How many lentils per person? ›

Note: Dried out lentil varieties don't need to be soaked. 1 cup of dried lentils yields 2 1/2 cups of cooked lentils. Serving size per person is ¼ cup.

Can dogs eat lentils? ›

Pet owners wondering if dogs can eat lentils should always consult with a vet about the best way to add this human food to a canine diet. However, your canine can safely enjoy lentils in moderation as long as you cook them properly.

Can you eat raw lentils? ›

Raw legumes are responsible for about 20 percent of all food poisoning cases worldwide, and eating raw lentils can cause vomiting or diarrhea. Some lectins (such as wheat germ agglutinin found primarily in wheat) are dreadful and unquestionably cause problems.

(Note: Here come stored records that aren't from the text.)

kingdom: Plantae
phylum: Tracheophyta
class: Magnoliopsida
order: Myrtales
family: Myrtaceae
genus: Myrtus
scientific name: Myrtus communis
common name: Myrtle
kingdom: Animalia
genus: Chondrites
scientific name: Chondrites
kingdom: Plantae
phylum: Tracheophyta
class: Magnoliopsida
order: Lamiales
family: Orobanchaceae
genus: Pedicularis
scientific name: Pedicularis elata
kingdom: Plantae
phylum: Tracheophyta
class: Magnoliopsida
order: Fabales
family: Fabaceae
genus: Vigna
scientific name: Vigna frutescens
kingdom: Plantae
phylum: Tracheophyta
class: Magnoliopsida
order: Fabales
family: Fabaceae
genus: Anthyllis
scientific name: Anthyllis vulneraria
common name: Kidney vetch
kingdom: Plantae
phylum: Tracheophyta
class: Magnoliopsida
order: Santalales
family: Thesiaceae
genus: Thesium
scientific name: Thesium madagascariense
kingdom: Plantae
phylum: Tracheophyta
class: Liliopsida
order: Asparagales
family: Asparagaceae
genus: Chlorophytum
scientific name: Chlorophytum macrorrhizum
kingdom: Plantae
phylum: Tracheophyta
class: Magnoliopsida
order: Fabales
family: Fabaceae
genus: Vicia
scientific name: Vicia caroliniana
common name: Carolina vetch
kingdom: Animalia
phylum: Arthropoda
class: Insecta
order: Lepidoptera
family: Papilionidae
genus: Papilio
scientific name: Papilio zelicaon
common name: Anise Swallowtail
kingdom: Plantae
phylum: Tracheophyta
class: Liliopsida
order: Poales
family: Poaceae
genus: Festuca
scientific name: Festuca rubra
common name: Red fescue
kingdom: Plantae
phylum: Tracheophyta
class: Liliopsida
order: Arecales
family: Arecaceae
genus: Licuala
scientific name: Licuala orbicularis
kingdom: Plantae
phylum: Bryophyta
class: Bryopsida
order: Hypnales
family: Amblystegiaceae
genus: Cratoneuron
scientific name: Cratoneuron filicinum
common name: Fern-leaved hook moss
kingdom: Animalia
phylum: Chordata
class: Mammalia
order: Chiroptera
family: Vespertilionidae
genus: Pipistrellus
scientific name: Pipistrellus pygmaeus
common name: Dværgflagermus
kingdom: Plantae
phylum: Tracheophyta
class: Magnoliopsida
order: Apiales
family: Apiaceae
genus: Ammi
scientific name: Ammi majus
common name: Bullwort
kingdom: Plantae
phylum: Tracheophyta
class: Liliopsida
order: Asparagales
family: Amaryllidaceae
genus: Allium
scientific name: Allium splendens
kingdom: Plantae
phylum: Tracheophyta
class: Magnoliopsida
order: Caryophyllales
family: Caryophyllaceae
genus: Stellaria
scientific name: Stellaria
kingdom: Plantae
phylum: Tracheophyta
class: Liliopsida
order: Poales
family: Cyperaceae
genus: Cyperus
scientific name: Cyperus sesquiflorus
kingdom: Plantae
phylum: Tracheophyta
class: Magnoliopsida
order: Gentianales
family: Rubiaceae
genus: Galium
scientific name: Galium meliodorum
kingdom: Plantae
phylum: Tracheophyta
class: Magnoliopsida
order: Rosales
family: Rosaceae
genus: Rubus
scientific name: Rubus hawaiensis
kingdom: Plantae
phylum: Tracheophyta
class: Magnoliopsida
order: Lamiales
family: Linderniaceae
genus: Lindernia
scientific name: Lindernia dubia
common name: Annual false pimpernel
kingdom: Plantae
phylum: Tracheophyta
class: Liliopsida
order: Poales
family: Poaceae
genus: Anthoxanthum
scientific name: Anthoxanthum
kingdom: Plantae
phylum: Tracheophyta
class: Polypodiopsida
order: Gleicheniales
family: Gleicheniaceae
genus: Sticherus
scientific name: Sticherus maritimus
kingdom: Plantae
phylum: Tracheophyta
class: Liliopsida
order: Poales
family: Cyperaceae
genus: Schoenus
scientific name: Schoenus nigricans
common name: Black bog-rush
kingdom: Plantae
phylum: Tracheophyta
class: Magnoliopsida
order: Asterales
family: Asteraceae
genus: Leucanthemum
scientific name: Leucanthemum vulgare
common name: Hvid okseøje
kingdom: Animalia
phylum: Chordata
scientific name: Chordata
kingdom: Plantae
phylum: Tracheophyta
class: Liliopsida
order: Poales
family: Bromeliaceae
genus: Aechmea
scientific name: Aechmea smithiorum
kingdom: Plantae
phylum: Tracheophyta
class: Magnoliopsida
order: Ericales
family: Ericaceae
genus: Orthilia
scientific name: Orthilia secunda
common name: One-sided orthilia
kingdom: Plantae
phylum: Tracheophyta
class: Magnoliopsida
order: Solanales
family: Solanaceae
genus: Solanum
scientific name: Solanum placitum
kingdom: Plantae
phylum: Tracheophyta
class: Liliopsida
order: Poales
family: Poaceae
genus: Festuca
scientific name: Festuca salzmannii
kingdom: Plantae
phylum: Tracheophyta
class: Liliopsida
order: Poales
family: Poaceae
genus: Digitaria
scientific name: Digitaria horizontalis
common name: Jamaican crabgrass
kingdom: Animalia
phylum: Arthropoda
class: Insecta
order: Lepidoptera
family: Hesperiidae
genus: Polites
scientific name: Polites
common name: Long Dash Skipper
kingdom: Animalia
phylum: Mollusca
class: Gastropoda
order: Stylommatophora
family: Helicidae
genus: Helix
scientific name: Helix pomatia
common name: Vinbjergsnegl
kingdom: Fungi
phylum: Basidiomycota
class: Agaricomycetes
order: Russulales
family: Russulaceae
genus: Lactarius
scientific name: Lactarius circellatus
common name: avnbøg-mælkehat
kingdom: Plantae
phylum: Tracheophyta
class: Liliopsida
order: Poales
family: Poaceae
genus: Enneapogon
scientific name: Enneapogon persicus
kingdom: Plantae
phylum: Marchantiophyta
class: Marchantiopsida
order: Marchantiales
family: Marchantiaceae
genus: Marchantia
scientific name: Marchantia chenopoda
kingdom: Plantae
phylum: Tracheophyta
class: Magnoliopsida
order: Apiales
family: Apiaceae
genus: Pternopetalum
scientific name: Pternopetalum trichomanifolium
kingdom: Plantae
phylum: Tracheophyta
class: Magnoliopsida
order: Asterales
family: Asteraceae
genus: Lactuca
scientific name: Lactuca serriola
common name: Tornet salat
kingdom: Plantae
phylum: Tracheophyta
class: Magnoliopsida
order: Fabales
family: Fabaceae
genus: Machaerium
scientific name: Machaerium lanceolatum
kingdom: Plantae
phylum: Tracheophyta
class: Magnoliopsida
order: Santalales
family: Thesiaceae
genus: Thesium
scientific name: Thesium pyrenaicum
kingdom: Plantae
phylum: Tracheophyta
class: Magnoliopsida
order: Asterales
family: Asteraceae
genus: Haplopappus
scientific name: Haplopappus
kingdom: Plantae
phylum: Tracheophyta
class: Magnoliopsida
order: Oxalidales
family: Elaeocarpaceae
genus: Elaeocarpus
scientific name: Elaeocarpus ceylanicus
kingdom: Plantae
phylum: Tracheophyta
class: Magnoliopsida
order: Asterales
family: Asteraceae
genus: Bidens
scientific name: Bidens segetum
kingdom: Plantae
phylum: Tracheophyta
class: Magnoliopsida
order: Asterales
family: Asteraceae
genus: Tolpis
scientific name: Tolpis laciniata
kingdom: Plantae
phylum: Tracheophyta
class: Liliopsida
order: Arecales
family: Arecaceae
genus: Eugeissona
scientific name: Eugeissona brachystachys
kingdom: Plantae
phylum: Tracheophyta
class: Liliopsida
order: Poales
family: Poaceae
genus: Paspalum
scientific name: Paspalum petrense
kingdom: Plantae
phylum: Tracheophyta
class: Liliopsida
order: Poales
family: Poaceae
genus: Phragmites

Which color lentil is healthiest? ›

Black Lentils (Beluga lentils)

Best of all, black lentils are the most nutritious variety of lentils, boasting the highest amount of protein, plus high levels of calcium, potassium, and iron.

How do you cook lentils without losing nutrients? ›

Boil, then simmer

Once you've got your liquid and aromatics in, bring it all to a boil. Then immediately turn down the heat and simmer the mixture, covered, for 15 minutes. Taste and adjust the seasoning, then continue to simmer, uncovered, for 3 to 5 minutes, or until the lentils are just tender.

Is it good to eat lentils every day? ›

Lentils conceal their superpowers with a dowdy exterior. Pound for pound, raw lentils have more protein than steak. While not as protein-dense once cooked, they pack even more iron than meat, in addition to other vitamins and minerals.

Are lentils good protein or carbs? ›

Lentils are good source of protein. A ½ cup serving of cooked lentils provides about 12 grams of protein. With such high protein content, you are sure to be fuelled up all day long.